> _EXCERPTED TEXT_:
┏━━

Introduction of an energy storage licence to UK grid code

Tantalisingly, the UK Government plans to recognise the overwhelming noise from industry and amend the Electricity Act 1989 to include a definition of storage, but frustratingly only as a subset of the generation asset class. It will be based on the Electricity Storage Network definition and Ofgem will begin consulting on this in the summer of 2017.

The licence changes will allow storage to be exempt from final consumption levies and will de-risk investments that co-locate alongside renewables. Ofgem will improve the connections process and will use financial incentives to make the DNOs do more to help their customers.

In some ways, it is great news that the Government is finally making this move. However, by merely adding it as a sub-set of generation instead of making it a separate asset class, I interpret this solution as a bit of a bodge-job.

Creating a separate asset class would have opened up a much deeper discussion about which organisations can own the asset (i.e. can DNOs? Can National Grid?). By not creating a separate class, it seems that this vital conversation is off the cards entirely. Indeed this is consistent with Ofgem’s view (plainly reiterated in the document) that “network companies should not own or operate storage”, as they think it will “impede the development of a competitive market for storage and flexibility services”.

┗━━

> _SUPPLIED INFORMATION_:
┏━━

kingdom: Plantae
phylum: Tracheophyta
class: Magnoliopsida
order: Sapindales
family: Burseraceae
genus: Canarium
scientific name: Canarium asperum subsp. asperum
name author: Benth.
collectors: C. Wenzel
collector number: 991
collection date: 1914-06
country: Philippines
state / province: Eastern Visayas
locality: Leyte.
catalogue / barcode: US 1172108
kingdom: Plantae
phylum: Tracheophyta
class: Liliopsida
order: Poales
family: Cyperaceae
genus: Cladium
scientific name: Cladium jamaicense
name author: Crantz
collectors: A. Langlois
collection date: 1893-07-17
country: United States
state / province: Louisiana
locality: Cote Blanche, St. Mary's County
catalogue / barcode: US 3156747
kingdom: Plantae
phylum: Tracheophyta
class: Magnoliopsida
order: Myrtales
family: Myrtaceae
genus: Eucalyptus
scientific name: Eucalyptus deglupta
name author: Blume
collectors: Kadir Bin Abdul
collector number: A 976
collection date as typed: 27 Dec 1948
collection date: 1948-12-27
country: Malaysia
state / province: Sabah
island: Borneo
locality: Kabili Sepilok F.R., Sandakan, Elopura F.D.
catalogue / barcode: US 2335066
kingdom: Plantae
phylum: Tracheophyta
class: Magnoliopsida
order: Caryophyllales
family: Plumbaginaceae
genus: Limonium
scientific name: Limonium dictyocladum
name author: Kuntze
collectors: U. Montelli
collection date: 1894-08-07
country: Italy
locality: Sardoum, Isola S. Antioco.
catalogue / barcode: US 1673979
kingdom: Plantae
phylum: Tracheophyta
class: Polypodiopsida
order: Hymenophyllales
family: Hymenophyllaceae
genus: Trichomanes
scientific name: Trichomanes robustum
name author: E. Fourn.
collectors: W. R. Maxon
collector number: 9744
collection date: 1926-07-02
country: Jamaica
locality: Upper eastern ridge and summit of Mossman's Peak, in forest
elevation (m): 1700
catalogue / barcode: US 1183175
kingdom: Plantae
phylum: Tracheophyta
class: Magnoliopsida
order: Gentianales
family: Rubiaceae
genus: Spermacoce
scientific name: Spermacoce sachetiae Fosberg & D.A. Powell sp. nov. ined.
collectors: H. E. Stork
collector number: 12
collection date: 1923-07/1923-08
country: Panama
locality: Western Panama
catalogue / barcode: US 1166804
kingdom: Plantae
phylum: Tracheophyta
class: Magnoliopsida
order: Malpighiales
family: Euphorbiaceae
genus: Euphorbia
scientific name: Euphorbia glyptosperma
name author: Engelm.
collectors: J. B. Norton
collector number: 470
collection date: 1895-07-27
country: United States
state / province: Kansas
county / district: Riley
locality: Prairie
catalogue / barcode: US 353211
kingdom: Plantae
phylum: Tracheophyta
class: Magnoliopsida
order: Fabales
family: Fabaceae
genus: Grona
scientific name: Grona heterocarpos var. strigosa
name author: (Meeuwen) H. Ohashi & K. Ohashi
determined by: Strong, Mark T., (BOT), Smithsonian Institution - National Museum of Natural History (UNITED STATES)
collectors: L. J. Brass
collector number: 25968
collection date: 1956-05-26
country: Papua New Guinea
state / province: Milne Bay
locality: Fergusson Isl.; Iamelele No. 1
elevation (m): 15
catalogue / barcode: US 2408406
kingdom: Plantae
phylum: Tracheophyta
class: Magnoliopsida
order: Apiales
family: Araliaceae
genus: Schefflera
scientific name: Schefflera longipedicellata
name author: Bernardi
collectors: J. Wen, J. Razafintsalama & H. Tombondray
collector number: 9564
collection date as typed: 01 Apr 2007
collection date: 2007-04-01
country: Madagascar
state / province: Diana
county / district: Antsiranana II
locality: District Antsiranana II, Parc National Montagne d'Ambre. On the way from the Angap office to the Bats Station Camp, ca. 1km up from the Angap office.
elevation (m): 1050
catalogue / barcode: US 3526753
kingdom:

┗━━

> _WHAT IS REQUIRED_:
Quote the passage on the energy storage licence word for word, starting at "Tantalisingly, the UK" and ending after "help their customers.".

> _FULL SOLUTION_:
Tantalisingly, the UK Government plans to recognise the overwhelming noise from industry and amend the Electricity Act 1989 to include a definition of storage, but frustratingly only as a subset of the generation asset class. It will be based on the Electricity Storage Network definition and Ofgem will begin consulting on this in the summer of 2017.

The licence changes will allow storage to be exempt from final consumption levies and will de-risk investments that co-locate alongside renewables. Ofgem will improve the connections process and will use financial incentives to make the DNOs do more to help their customers.